Copy the records below exactly, leaving out any pictures.

──────── Exercise materials ────────

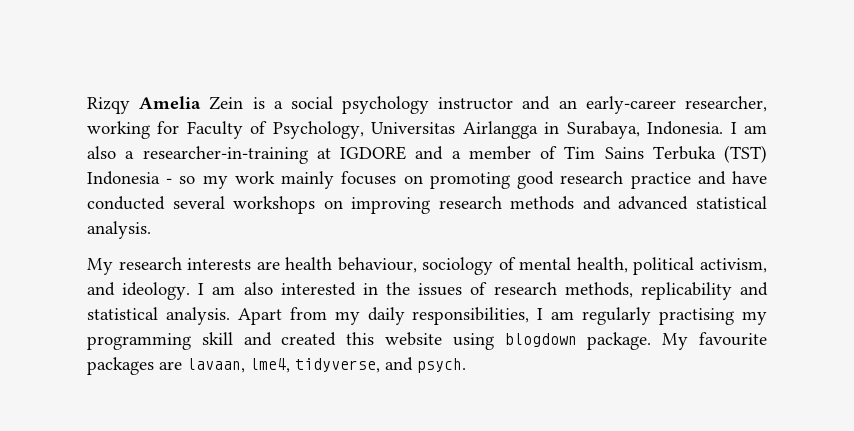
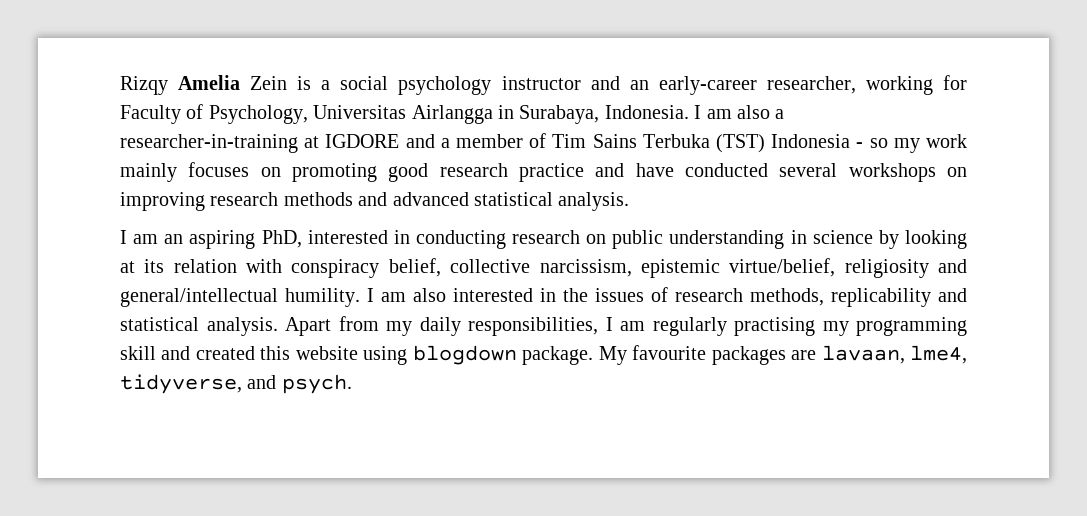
[87,257,767,275] [87,282,191,300] My research interests are health behaviour, sociology of mental health, political activism, and ideology. -> [120,230,967,249] [120,258,967,278] [120,288,360,307] I am an aspiring PhD, interested in conducting research on public understanding in science by looking at its relation with conspiracy belief, collective narcissism, epistemic virtue/belief, religiosity and general/intellectual humility.

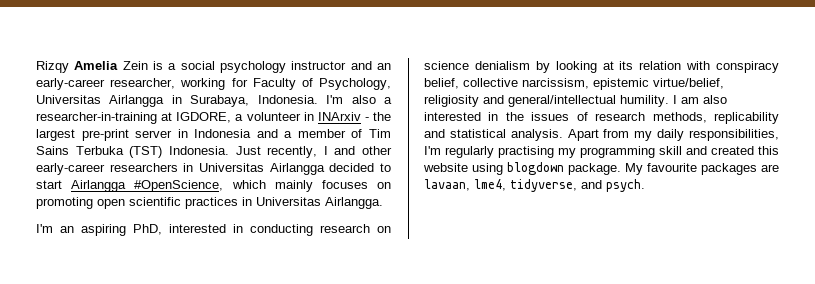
[694,105,732,119] I am -> [326,95,344,104] I'm
[325,134,400,148] IGDORE -> [176,112,391,123] [36,129,252,141] IGDORE, a volunteer in INArxiv - the largest pre-print server in Indonesia
[771,134,968,153] [120,162,967,182] [120,192,630,211] [120,230,159,244] Indonesia - so my work mainly focuses on promoting good research practice and have conducted several workshops on improving research methods and advanced statistical analysis. // I am -> [168,146,392,158] [36,163,391,175] [36,180,391,192] [36,197,383,209] [36,224,53,233] Indonesia. Just recently, I and other early-career researchers in Universitas Airlangga decided to start Airlangga #OpenScience, which mainly focuses on promoting open scientific practices in Universitas Airlangga. // I'm
[612,230,873,249] public understanding in science -> [424,61,530,70] science denialism
[605,317,645,331] I am -> [424,146,441,155] I'm

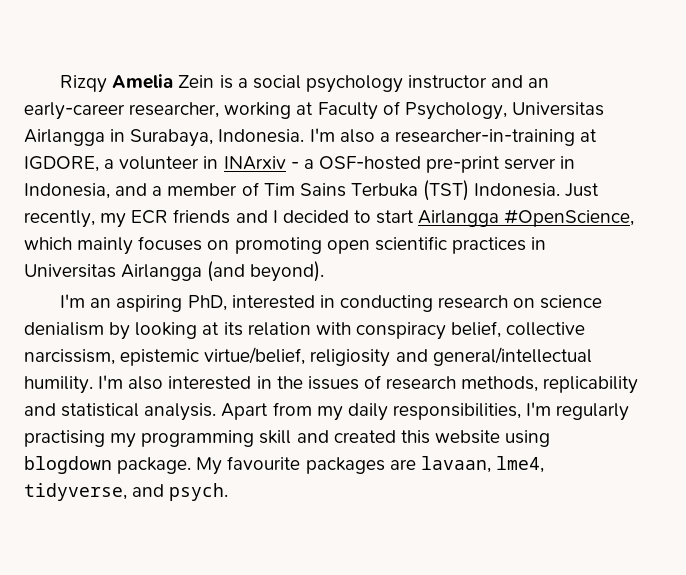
[231,78,248,87] for -> [296,102,314,115] at
[373,112,391,121] [36,129,75,141] the largest -> [303,156,421,170] a OSF-hosted
[194,129,252,138] Indonesia -> [24,183,110,199] Indonesia,
[323,146,392,155] [36,163,325,175] I and other early-career researchers in Universitas Airlangga -> [100,209,278,228] my ECR friends and I
[325,197,383,209] Airlangga. -> [121,261,325,282] Airlangga (and beyond).
[673,95,699,104] I am -> [98,375,124,389] I'm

────────

• Exercise answer:
[87,257,767,275] [87,282,191,300] My research interests are health behaviour, sociology of mental health, political activism, and ideology. -> [120,230,967,249] [120,258,967,278] [120,288,360,307] I am an aspiring PhD, interested in conducting research on public understanding in science by looking at its relation with conspiracy belief, collective narcissism, epistemic virtue/belief, religiosity and general/intellectual humility.

[694,105,732,119] I am -> [326,95,344,104] I'm
[325,134,400,148] IGDORE -> [176,112,391,123] [36,129,252,141] IGDORE, a volunteer in INArxiv - the largest pre-print server in Indonesia
[771,134,968,153] [120,162,967,182] [120,192,630,211] [120,230,159,244] Indonesia - so my work mainly focuses on promoting good research practice and have conducted several workshops on improving research methods and advanced statistical analysis. // I am -> [168,146,392,158] [36,163,391,175] [36,180,391,192] [36,197,383,209] [36,224,53,233] Indonesia. Just recently, I and other early-career researchers in Universitas Airlangga decided to start Airlangga #OpenScience, which mainly focuses on promoting open scientific practices in Universitas Airlangga. // I'm
[612,230,873,249] public understanding in science -> [424,61,530,70] science denialism
[605,317,645,331] I am -> [424,146,441,155] I'm

[231,78,248,87] for -> [296,102,314,115] at
[373,112,391,121] [36,129,75,141] the largest -> [303,156,421,170] a OSF-hosted
[194,129,252,138] Indonesia -> [24,183,110,199] Indonesia,
[323,146,392,155] [36,163,325,175] I and other early-career researchers in Universitas Airlangga -> [100,209,278,228] my ECR friends and I
[325,197,383,209] Airlangga. -> [121,261,325,282] Airlangga (and beyond).
[673,95,699,104] I am -> [98,375,124,389] I'm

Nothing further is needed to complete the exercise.